P(A_5)+P(A_6) = P (A_1) = 1

(and similarly the one next to it). That does not look correct as P(A_1) + P (A_2) = P(A_0) = 1. It should be:

P(A_5) + P(A_6) = P(A_1) (but not equal to 1).

Half Normal or Log Normal

Your gaussian processes 3 write-up states that the priors for the hyper parameters are half normal,

e.g.
$$\alpha \sim $ half- $\mathcal{N}(0,2)$$

and the corresponding code is
parameters{ ... real<lower=0> alpha; } model{ alpha ~ normal(0,2); ... }

But according to the stan reference manual (v 2.16.0) pg. 400: "If a variable X is declared to have a lower bound $a$, it is transformed to be an unbounded random variable $Y$, where ."

$$ Y = log (X - A)$$

which in this case would just be the log, suggesting that the new random variable is log normal, not half - would you mind clearing up this discrepancy for me?

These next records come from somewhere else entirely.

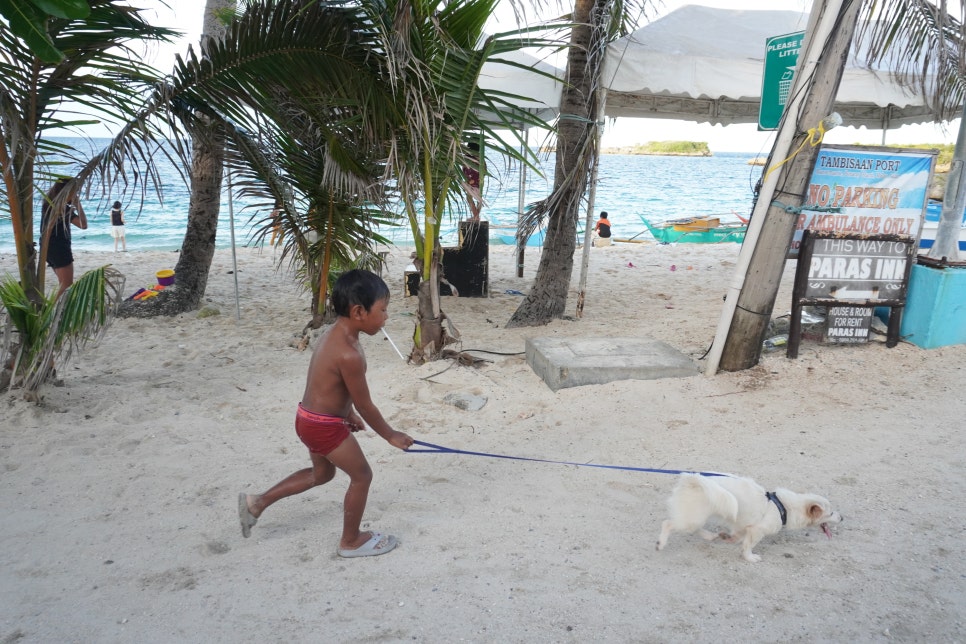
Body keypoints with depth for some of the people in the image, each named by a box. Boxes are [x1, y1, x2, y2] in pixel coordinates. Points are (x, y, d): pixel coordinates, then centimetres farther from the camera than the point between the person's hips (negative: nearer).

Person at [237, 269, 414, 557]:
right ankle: (351, 541, 26)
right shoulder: (349, 354, -30)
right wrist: (391, 435, -6)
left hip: (311, 419, 10)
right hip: (325, 427, -10)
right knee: (362, 475, 8)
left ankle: (257, 502, 36)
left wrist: (347, 413, 26)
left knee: (321, 473, 28)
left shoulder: (335, 334, 1)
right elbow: (365, 406, -19)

I'm using a similar parameterization in a model I'm working with and would like to know the "real" prior distribution I'm using. - Many Thanks.

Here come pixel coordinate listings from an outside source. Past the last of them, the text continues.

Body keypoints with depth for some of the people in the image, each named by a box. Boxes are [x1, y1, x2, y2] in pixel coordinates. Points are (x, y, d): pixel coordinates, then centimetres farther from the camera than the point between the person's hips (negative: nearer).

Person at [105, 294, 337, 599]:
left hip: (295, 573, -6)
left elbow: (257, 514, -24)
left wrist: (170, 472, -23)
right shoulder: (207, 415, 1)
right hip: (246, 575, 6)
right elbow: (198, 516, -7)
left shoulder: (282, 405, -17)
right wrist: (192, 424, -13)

Predictive Realizations vs Posterior Predictive Realizations

I am a bit confused why the plots for Predictive Realizations and Posterior Predictive Realizations (in Part 1 of Gaussian Processes) are identical.

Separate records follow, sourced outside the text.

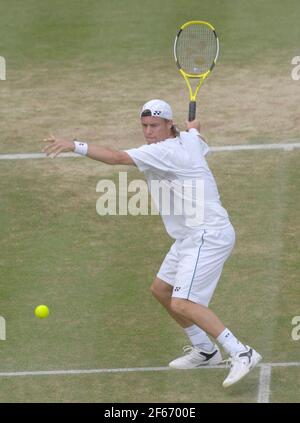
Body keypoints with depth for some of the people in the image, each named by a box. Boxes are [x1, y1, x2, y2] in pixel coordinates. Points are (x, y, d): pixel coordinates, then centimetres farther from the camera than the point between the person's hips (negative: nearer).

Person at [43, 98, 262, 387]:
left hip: (207, 236, -11)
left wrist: (75, 145, -34)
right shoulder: (189, 139, 9)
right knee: (161, 290, 20)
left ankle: (241, 354, -18)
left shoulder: (164, 152, -19)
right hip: (190, 237, 11)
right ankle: (205, 350, 30)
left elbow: (117, 158, -30)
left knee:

Could it be that plot_gp_realizations was used, mistakenly, instead of plot_gp_pred_realizations to plot the Posterior Predictive Realizations?

Ordinal regression determinant

I like your ordinal regression case study, and the approach to setting priors on the cutpoints is relevant to some models I am working on. I think that the determinant of that Jacobian matrix does have an analytic determinant, though. I have not written up a full proof, but I am convinced that the determinant is the product of the diagonal times the matrix dimension. In R, it would be something like

prod(diag(J)) * nrow(J)

Here is some code for testing this expression on matrices of the specified structure, with random entries:

nrep <- 100
## dimension of matrix:
nr <- sample(3:20, 100, replace=TRUE)

res <- matrix(NA, nrep, 2)

for(i in 1:nrep){
  ## matrix entries:
  ents <- rnorm((nr[i] - 1), sd=2)

  tmpmat <- matrix(0, nr[i], nr[i])
  tmpmat[,1] <- 1

  for(j in 1:(nr[i] - 1)){
    tmpmat[j:(j+1), (j+1)] <- c(ents[j], -ents[j])
  }

  res[i,1] <- det(tmpmat)
  res[i,2] <- prod(diag(tmpmat)) * nr[i]
}

all.equal(res[,1], res[,2])

Typo in interpretation of posterior z-score and contraction?

In the case study "Towards A Principled Bayesian Workflow", I think the sentence

On the other hand a posterior distribution with both a small posterior z-score and a small posterior contraction indicates ideal learning behavior.

has to read

"On the other hand a posterior distribution with both a small posterior z-score and a high posterior contraction indicates ideal learning behavior."

Otherwise, it would also contradict with the sentence

Likewise a posterior distribution with a small posterior z-score and a small posterior contraction is only poorly informed by the observations.